6. How much did you want to spend?
hopefully less than $200
7. Do you know how to sharpen?
have in the past, just bought an edge pro apex with shapton glass stone inserts
I have done a bunch of research and have really been drawn to the takeda and the goko, although the takeda is a little steep for me price-wise. I also read that the bevel on certain hand-made knives may be too steep to be properly maintained by the edge pro apex without some sort of shim modification. Guidance on that would be great as well.
Any advice, recommendations, or anything else you can provide for someone looking for a knife to get them excited about cooking again (well, I can't say that I ever lost interest completely...) would be hugely appreciated!
Mon Oct 07, 2013 2:39 am
The Goko has a great look to it. The steel will take an incredible edge and hold it reasonably well. I think you would be really happy with this knife but know that it is closer to a middle weight or workhorse than a laser but handles well.
Mon Oct 07, 2013 5:29 am
Thanks Jeff- I agree on the looks. Can you give an example of something in the same price range that it more laser-like?
Mon Oct 07, 2013 3:33 pm
Kohetsu 240 Gyuto.
Mon Oct 07, 2013 3:52 pm
Yeah, the Kohetsu is more laser like for sure.
Otherwise the Goko is a favorite of mine....really like it. The Takeda is another...but well above your price point.
The EP will go down to 10 degrees.....more than shallow enough for a really sharp edge.
That said, it will not allow you to thin the knife when it needs it.
Mon Oct 07, 2013 5:17 pm
I think a knife is a laser, or its not. Getting something "close to a laser" may be a compromise. So just get a laser, especially if youve never had one. The Kohetsu will give you a laser/carbon edge as well as razor sharpness and edge retention.
Mon Oct 07, 2013 7:09 pm
Thanks everyone for the help! Can anyone explain the practical differences between the kohetsu and the goko? I am new to all this terminology and I guess don't fully understand the specific ways in which they would perform differently.
From my understanding, lasers generally are more prone to food sticking to the side of the knife. Would the same be true for the kohetsu? Much more so than the Goko? Would I have to worry about smacking the edge of the kohetsu on an end-grain butcher block when I am quickly chopping onions?
I realize it's hard to put some of this stuff into words. I wish we had a good japanese knife retailer here in Philly so I could try them for myself!
Thanks again for the feedback everyone.
Mon Oct 07, 2013 8:03 pm
Practical.....the Kohetsu is thinner throughout, weighs about 20% less, and has a nicer handle. The Goko is a couple mm's taller at the heel.

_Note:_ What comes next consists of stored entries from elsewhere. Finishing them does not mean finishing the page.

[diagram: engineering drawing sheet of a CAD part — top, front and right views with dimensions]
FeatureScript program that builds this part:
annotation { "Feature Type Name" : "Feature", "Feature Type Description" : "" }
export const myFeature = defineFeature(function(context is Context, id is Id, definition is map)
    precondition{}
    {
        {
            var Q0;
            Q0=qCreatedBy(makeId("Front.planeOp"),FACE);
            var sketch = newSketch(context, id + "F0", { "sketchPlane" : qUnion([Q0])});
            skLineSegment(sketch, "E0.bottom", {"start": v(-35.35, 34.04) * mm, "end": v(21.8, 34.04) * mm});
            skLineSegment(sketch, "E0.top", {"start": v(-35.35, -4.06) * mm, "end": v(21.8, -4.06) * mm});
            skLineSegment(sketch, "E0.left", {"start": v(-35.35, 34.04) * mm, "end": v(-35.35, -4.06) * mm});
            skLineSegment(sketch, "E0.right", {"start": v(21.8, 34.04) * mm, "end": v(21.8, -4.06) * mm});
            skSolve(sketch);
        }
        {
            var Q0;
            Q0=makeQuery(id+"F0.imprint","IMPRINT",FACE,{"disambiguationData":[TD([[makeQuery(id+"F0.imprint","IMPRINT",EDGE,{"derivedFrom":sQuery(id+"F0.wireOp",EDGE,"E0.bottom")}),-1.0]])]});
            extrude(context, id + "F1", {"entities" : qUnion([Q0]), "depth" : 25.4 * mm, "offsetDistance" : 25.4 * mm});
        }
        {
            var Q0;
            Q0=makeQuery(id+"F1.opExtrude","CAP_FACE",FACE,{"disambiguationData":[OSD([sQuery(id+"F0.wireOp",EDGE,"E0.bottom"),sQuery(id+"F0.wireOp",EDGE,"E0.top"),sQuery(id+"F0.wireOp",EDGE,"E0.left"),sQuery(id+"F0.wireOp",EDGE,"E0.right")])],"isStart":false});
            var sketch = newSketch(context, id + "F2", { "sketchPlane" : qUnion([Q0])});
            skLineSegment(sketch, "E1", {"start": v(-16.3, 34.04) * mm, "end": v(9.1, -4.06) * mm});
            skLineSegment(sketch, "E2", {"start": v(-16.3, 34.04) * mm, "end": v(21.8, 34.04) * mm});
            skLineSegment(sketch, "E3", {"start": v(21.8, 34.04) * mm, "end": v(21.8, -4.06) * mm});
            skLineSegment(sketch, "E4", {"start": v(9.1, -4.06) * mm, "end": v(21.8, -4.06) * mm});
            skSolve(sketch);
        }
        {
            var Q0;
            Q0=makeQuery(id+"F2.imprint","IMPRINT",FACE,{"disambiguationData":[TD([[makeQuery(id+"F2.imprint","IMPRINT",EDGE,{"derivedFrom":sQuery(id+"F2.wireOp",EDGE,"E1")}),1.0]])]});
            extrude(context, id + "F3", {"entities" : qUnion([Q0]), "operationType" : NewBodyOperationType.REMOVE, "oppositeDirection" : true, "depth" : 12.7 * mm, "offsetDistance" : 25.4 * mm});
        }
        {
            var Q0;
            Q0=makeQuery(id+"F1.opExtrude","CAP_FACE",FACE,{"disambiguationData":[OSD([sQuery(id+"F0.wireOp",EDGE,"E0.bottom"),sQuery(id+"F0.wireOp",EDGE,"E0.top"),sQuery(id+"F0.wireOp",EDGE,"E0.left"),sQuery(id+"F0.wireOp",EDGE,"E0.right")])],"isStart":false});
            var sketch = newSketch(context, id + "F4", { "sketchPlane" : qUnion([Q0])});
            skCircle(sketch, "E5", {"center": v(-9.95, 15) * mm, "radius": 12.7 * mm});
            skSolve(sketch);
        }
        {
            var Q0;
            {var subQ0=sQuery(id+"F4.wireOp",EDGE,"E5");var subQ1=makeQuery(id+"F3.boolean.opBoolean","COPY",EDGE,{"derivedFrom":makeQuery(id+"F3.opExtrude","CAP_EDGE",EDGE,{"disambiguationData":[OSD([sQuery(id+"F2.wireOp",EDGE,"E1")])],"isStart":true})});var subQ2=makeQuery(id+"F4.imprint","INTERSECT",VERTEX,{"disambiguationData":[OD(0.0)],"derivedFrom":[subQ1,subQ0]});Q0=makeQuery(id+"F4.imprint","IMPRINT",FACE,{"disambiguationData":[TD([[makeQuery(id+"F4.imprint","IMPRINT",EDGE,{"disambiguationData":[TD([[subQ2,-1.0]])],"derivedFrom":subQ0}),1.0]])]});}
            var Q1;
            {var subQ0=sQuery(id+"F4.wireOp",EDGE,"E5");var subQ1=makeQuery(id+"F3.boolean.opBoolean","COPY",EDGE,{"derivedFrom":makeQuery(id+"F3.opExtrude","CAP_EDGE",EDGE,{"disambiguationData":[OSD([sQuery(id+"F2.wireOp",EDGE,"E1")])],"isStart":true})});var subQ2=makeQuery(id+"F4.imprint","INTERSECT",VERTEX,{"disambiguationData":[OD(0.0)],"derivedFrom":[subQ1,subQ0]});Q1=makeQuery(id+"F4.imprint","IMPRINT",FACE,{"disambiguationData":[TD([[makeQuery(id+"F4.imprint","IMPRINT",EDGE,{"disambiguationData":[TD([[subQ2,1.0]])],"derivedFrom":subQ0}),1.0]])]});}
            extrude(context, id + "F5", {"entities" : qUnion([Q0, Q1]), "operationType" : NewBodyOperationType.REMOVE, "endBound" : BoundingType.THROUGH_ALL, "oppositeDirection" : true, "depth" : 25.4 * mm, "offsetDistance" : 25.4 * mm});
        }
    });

The Kohetsu is also more polished, but with the Goko that unfinished look is intentional.
The whole food sticking thing I can't really comment too much on. I'm a lowly home cook, and the issue of food sticking just doesn't ever mean enough to me to register. If someone asks me about a certain knife I can test it...but I don't routinely think about it enough to comment effectively. I used to...but not nearly as much any more....sorry.
Have to worry about smacking and end grain butcher block.....not with normal technique. More worry about scraping the edge across the board. Hard steel is brittle in tension more than compression. Straight up and down is normally fine....side to side is bad.
Mon Oct 07, 2013 8:15 pm
jonnyg wrote:Would I have to worry about smacking the edge of the kohetsu on an end-grain butcher block when I am quickly chopping onions?
Does this guy look the least bit worried? https://www.youtube.com/watch?v=8bZRdWu ... ata_player
Last edited by Los Altos
on Mon Oct 07, 2013 8:17 pm, edited 1 time in total.